RSV- and HPIV1-neutralizing serum antibody responses induced by rHPIV1-C^Δ170-RSV F vectors. Additional hamsters (n = 6 per group) were immunized as described in Fig. 7, and serum samples were collected on day 28 postimmunization. RSV-neutralizing antibody titers were determined by a PRNT₆₀ performed on Vero cells at 37°C with (A) or without (B) added guinea pig complement. The height of each bar represents the log₂ mean titer ± the SEM with mean values shown numerically above each bar.
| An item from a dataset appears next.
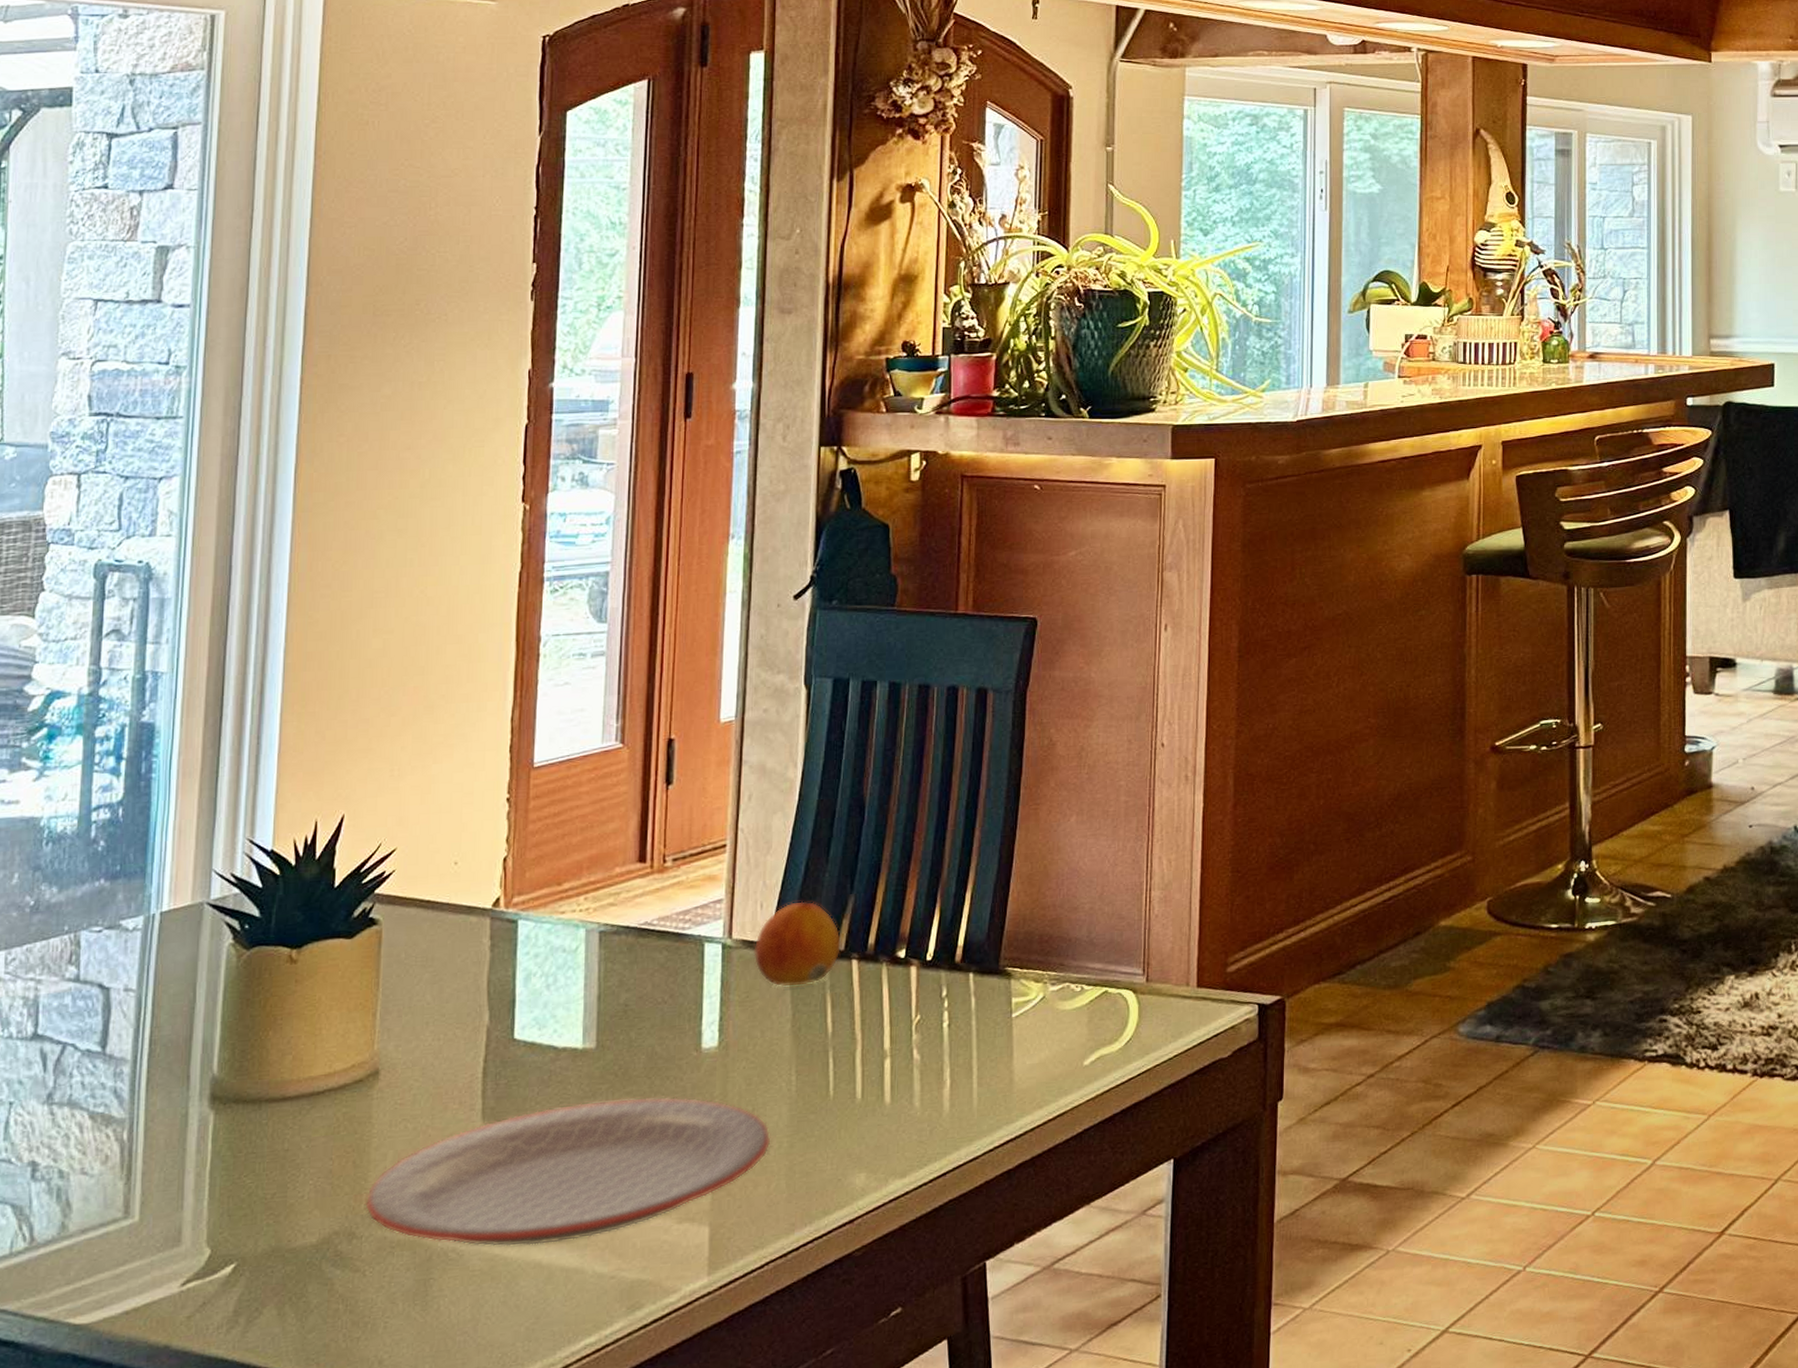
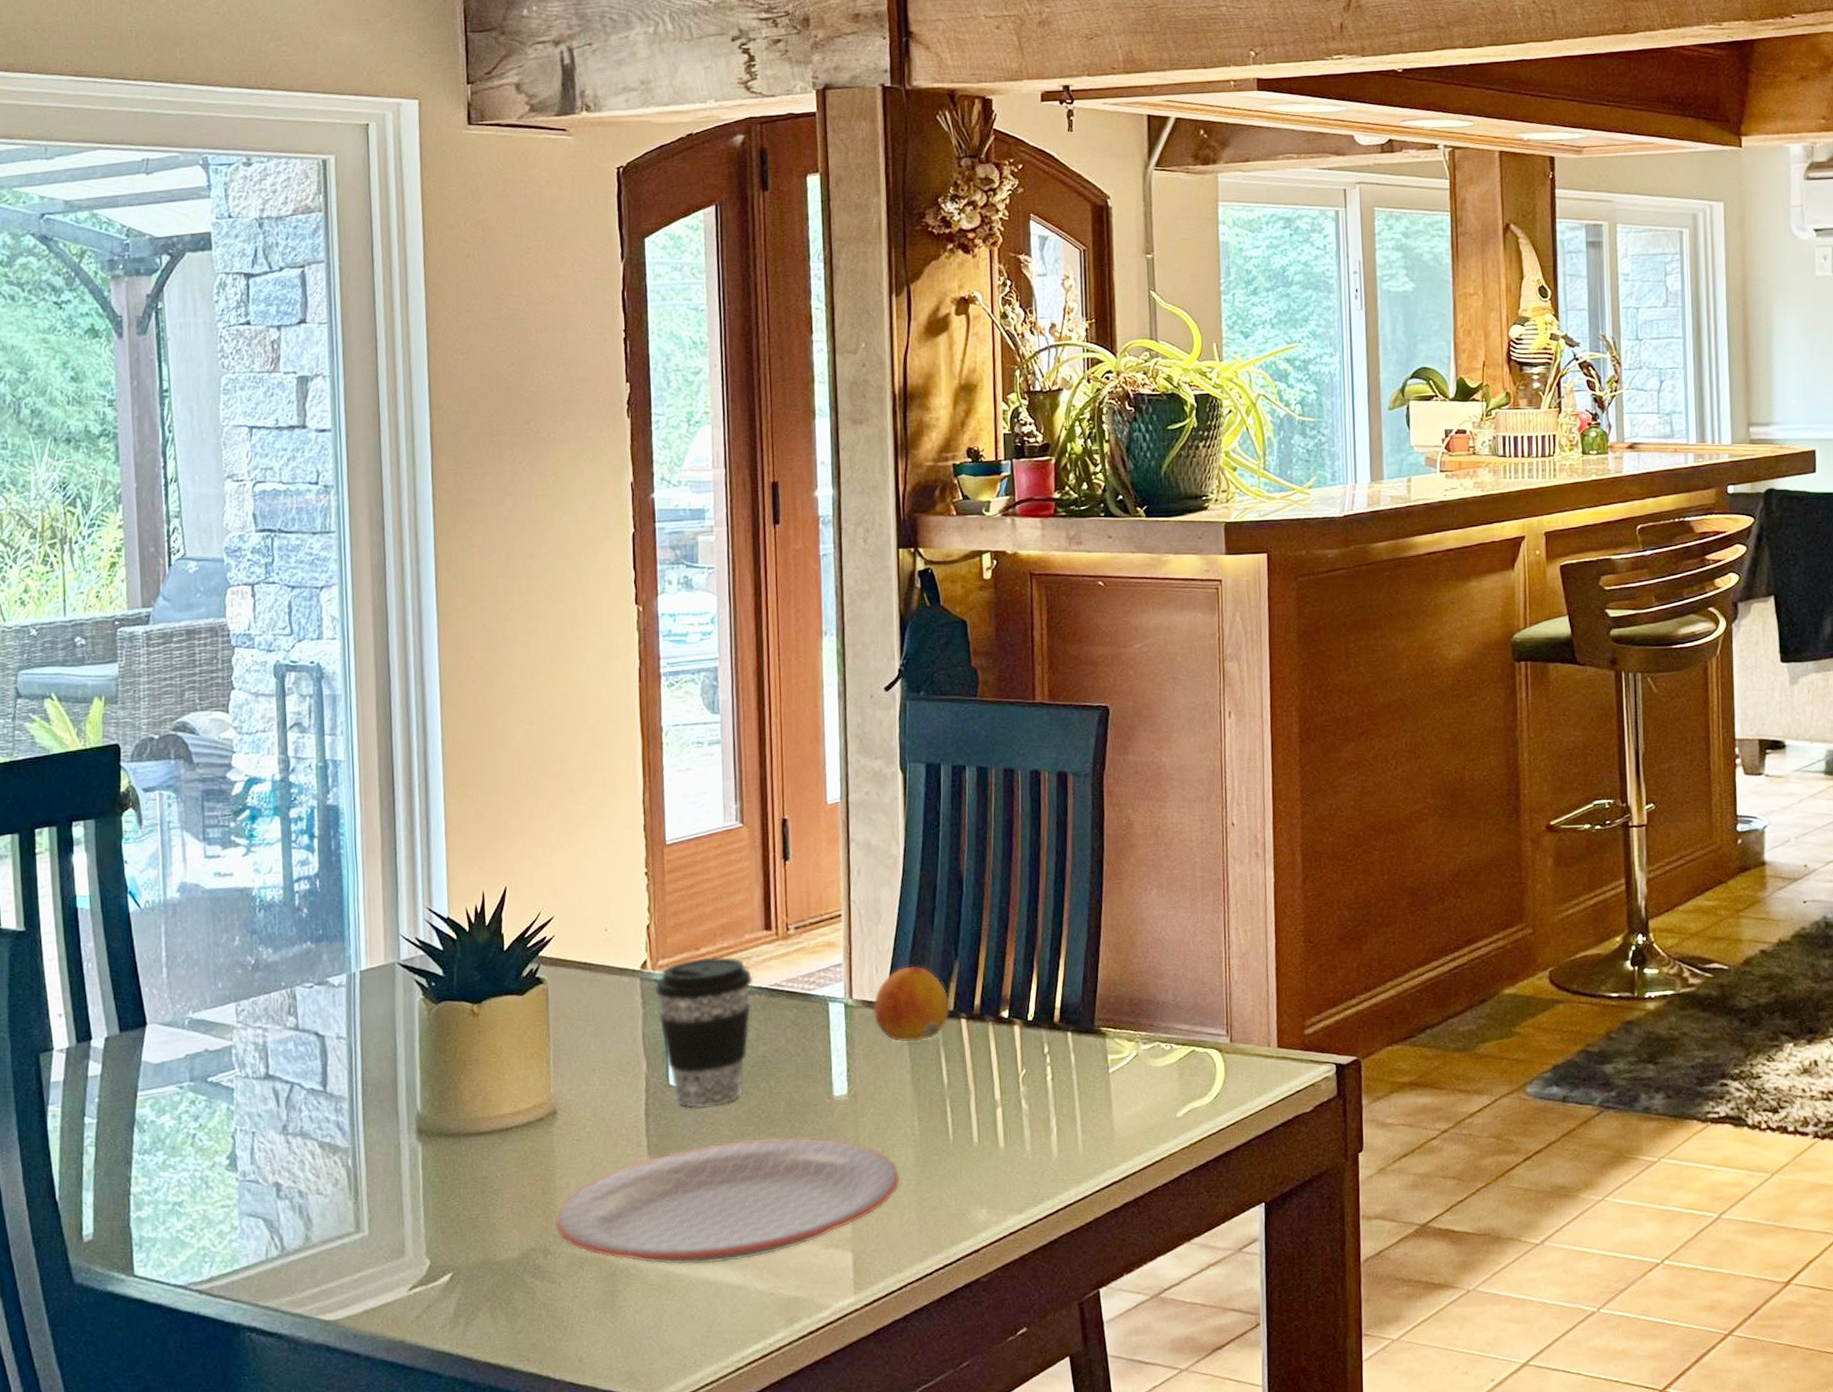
coffee cup: none [506,892,621,1065] -> present [655,956,754,1108]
The values of individual animals are shown as dots. The LOD is indicated with a dotted line. The statistical significance of the differences between individual groups and wt RSV was determined as described for Fig. 3 (***, P < 0.001; ****, P < 0.0001; ns, not significantly different [P > 0.05]). (C) HPIV1-neutralizing serum antibody titers were determined by PRNT₆₀ performed on Vero cells at 32°C without guinea pig complement. The values represent means ± the SEM.

FIG 9

Protection against wt RSV challenge. The immunized hamsters (n = 6 per group) from the experiment described in Fig. 8 were challenged i.n. on day 30 postimmunization with 10⁶ PFU of wt RSV in a 100-μl inoculum. On day 3 postchallenge, the hamsters were euthanized, and nasal turbinates (A) and lungs (B) were collected. The virus load in tissue homogenates was determined by RSV plaque titration on Vero cells at 37°C. Each dot represents the RSV titer for an individual hamster. The mean titer of each group is shown as a horizontal line and also is indicated numerically on the top. The LOD was 1.7 log₁₀ PFU/g of tissue, indicated by a dotted line. The statistical significance of the difference between each group, and the rHPIV1-C^Δ170 empty vector was determined as described for Fig. 3 (**, P < 0.01; ns, not significantly different [P > 0.05]).